While the recipes in “Dancing in the Kitchen” are all vegan, she said the book is for all diets.

“My book is not written to tell people how to eat,” she said, noting she encourages people to make the dishes their own by adding meat, cheese or butter to their banana pancakes. “That’s your dance with your food.”

For her vegan-tailored recipes, she always offers an alternative — while her recipe may list agar flakes, simple gelatin will do.

She admits there will be some variations depending on the types of products used — not all maple syrups or almond butters are the same and consistencies will differ, it’s all a matter of experimenting.

Even salt can taste different and veggies can vary depending on the season.

“Don’t think you’ve failed,” she advised.

The book includes recipes for grains like mullet and quinoa, salads and soups.

“My kids weren’t big on salads so soups were a way to get them a lot of veggies,” Duffy-Someck said of recipes for pinto bean and miso soup.

Her book includes a recipe for clear broth, which she likes to call “liquid gold”— she uses it for making rice, preparing soup or as an alternative for tea.

Duffy-Someck is also a big advocate for beans — on any given day you can open her fridge to find cooked beans. While busy lives can make it difficult to make meals at home from scratch — prepping beans ahead of time will ensure you have some on hand to toss on salads, make into hummus or use in a soup throughout the week.

The Mexican Lasagna is something that everyone seems to like, using beans and corn tortillas and sauce all layered in. Duffy-Someck likes to add an egg to the top, she puts cheese on one-half so Jimbo can have his vegan half and her kids add slices of avocado and salsa.

Some of the more unique items in the cookbook are her desserts — such as her pumpkin pie filling with fresh-cooked pumpkin and almond butter and the almond crème topping (in place of whipped cream) for people who don’t have dairy.

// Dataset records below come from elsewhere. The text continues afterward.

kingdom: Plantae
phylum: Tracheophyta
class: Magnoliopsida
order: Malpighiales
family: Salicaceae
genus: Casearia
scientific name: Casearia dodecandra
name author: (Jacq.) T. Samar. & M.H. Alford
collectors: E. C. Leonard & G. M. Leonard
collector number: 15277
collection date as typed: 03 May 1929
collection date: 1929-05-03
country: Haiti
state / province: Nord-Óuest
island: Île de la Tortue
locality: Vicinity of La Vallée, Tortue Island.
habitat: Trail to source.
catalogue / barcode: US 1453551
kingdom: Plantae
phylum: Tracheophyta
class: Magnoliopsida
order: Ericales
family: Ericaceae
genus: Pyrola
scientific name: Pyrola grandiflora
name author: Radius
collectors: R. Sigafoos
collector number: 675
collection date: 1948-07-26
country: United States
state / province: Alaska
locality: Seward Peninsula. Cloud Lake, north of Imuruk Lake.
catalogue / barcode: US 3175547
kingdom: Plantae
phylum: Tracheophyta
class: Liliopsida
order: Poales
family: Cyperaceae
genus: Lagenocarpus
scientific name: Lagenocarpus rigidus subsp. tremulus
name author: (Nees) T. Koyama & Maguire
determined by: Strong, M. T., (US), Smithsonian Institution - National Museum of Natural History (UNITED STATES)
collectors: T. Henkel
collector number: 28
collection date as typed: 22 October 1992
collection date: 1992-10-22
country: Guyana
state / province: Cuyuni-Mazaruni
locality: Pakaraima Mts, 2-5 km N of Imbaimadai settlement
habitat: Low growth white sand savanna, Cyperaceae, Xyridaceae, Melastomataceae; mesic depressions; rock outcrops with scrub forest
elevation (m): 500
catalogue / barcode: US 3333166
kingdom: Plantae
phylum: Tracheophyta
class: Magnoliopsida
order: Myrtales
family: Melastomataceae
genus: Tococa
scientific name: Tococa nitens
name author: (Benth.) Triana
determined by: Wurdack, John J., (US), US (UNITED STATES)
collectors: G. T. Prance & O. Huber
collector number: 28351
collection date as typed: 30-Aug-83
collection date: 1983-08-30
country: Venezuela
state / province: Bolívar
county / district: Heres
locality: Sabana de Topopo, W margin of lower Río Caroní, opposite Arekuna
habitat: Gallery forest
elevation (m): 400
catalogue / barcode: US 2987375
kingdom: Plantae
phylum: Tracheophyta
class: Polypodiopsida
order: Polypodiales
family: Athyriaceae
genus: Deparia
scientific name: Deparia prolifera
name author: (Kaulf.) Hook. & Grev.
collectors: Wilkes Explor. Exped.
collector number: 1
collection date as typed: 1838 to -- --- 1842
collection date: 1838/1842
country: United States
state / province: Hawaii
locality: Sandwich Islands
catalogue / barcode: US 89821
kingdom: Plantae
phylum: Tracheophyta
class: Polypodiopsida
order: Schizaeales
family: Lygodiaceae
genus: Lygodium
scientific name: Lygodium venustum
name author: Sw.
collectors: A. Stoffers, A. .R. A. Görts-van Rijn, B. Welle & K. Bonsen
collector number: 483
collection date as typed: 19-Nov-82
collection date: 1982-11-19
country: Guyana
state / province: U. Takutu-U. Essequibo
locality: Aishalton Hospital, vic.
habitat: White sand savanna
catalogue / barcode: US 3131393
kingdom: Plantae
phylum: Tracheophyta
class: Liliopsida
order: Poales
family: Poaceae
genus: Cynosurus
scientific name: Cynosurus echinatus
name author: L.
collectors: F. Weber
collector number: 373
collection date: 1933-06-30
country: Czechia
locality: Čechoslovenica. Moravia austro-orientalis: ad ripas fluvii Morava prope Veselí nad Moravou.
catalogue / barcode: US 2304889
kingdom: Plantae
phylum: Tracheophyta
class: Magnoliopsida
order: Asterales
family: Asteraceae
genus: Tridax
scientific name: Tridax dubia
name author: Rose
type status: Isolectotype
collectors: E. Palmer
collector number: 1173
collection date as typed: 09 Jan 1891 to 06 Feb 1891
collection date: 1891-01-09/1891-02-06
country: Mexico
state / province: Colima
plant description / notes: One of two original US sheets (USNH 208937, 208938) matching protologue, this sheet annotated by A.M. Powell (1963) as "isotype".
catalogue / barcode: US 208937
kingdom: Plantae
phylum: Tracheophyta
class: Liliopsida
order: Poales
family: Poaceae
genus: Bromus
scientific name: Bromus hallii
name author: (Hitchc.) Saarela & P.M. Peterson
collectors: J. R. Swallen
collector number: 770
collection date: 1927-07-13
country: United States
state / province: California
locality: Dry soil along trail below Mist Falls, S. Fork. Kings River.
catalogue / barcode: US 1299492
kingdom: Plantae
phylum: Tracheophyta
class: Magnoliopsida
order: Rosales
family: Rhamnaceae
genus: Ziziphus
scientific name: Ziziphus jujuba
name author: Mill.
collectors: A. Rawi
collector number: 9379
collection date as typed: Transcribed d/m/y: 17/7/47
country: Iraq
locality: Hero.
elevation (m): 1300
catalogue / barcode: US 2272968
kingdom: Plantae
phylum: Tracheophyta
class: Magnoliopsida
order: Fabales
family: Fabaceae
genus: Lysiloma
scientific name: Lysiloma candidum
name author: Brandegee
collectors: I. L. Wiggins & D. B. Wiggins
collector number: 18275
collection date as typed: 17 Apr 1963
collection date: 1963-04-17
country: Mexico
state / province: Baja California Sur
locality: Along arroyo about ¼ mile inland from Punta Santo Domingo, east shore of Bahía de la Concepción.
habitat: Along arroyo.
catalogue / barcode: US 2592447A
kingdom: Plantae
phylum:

Grandma Duffy’s Cookies are made without Crisco, white flour or white sugar.

The book also includes instruction on making your own nut milks — encouraging people think beyond almond and try for cashews or macadamia nut milk that can be used in recipes for pancakes, pies, muffins and cakes.

While the cover was shot professionally, Duffy-Someck’s 13-year-old daughter Sara did all the photography for the book during a “cooking marathon” earlier this year.

More than anything, Duffy-Someck hopes that readers will come away armed with tips and tricks to build their own healthy relationship with food.

“If my suggestions don’t work for you, don’t quit until you find out what works for you, because we are all worth it. Don’t let anything stop you from feeding yourself well,” she said. “There are a lot of ways to do things. This is one way, take what you want and leave what you don’t. Choosing to not be afraid and make mistakes is how I was able to fly and I’d love for everybody to be able to do that.”

“Dancing in the Kitchen” is available at all Jimbo’s locations, Good on Ya Deli in Encinitas, The Curious Fork in Solana Beach, Anjali Lifestyle Spa in Carmel Valley and online at www.DancingintheKitchen.io and Amazon.com.